TASK MATERIAL »
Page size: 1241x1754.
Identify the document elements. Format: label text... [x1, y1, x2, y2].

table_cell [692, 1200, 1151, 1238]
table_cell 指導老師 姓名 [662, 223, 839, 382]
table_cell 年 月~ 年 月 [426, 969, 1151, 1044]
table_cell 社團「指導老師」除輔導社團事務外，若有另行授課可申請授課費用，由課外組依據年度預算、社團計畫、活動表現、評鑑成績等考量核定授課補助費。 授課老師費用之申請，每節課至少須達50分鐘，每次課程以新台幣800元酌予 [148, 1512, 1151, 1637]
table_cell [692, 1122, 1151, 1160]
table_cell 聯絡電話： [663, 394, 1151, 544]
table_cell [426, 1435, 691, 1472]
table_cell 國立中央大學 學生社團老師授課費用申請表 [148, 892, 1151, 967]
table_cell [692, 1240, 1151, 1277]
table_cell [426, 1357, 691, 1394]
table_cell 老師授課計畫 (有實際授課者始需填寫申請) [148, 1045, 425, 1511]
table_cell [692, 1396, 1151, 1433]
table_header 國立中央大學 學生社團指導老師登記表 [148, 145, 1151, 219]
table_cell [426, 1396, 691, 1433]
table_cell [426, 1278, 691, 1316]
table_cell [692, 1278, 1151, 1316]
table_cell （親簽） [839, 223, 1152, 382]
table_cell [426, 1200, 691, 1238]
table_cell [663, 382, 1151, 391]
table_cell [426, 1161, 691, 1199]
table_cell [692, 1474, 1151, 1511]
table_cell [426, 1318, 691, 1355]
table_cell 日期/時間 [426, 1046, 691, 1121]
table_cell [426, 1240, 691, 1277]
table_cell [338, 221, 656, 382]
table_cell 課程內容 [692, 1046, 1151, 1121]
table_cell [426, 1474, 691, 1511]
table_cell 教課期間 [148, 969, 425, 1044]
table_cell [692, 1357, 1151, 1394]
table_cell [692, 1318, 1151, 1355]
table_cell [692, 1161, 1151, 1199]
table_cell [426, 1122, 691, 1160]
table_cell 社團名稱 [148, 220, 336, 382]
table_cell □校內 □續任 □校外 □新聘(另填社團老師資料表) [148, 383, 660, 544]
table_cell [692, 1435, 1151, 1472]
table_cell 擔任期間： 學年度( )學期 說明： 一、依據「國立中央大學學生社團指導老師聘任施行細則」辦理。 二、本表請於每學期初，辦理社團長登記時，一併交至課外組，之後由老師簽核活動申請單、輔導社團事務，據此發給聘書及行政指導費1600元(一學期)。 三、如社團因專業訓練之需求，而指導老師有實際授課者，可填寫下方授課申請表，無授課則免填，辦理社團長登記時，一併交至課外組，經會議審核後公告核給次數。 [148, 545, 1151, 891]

PROMPT » Can you write out all of the rows above, line for line, without changing a single character?

RESPONSE FOR THIS EXERCISE »
Page size: 1241x1754.
Identify the document elements. Format: label text... [x1, y1, x2, y2].

table_cell [692, 1200, 1151, 1238]
table_cell 指導老師 姓名 [662, 223, 839, 382]
table_cell 年 月~ 年 月 [426, 969, 1151, 1044]
table_cell 社團「指導老師」除輔導社團事務外，若有另行授課可申請授課費用，由課外組依據年度預算、社團計畫、活動表現、評鑑成績等考量核定授課補助費。 授課老師費用之申請，每節課至少須達50分鐘，每次課程以新台幣800元酌予 [148, 1512, 1151, 1637]
table_cell [692, 1122, 1151, 1160]
table_cell 聯絡電話： [663, 394, 1151, 544]
table_cell [426, 1435, 691, 1472]
table_cell 國立中央大學 學生社團老師授課費用申請表 [148, 892, 1151, 967]
table_cell [692, 1240, 1151, 1277]
table_cell [426, 1357, 691, 1394]
table_cell 老師授課計畫 (有實際授課者始需填寫申請) [148, 1045, 425, 1511]
table_cell [692, 1396, 1151, 1433]
table_header 國立中央大學 學生社團指導老師登記表 [148, 145, 1151, 219]
table_cell [426, 1396, 691, 1433]
table_cell [426, 1278, 691, 1316]
table_cell [692, 1278, 1151, 1316]
table_cell （親簽） [839, 223, 1152, 382]
table_cell [426, 1200, 691, 1238]
table_cell [663, 382, 1151, 391]
table_cell [426, 1161, 691, 1199]
table_cell [692, 1474, 1151, 1511]
table_cell [426, 1318, 691, 1355]
table_cell 日期/時間 [426, 1046, 691, 1121]
table_cell [426, 1240, 691, 1277]
table_cell [338, 221, 656, 382]
table_cell 課程內容 [692, 1046, 1151, 1121]
table_cell [426, 1474, 691, 1511]
table_cell 教課期間 [148, 969, 425, 1044]
table_cell [692, 1357, 1151, 1394]
table_cell [692, 1318, 1151, 1355]
table_cell [692, 1161, 1151, 1199]
table_cell [426, 1122, 691, 1160]
table_cell 社團名稱 [148, 220, 336, 382]
table_cell □校內 □續任 □校外 □新聘(另填社團老師資料表) [148, 383, 660, 544]
table_cell [692, 1435, 1151, 1472]
table_cell 擔任期間： 學年度( )學期 說明： 一、依據「國立中央大學學生社團指導老師聘任施行細則」辦理。 二、本表請於每學期初，辦理社團長登記時，一併交至課外組，之後由老師簽核活動申請單、輔導社團事務，據此發給聘書及行政指導費1600元(一學期)。 三、如社團因專業訓練之需求，而指導老師有實際授課者，可填寫下方授課申請表，無授課則免填，辦理社團長登記時，一併交至課外組，經會議審核後公告核給次數。 [148, 545, 1151, 891]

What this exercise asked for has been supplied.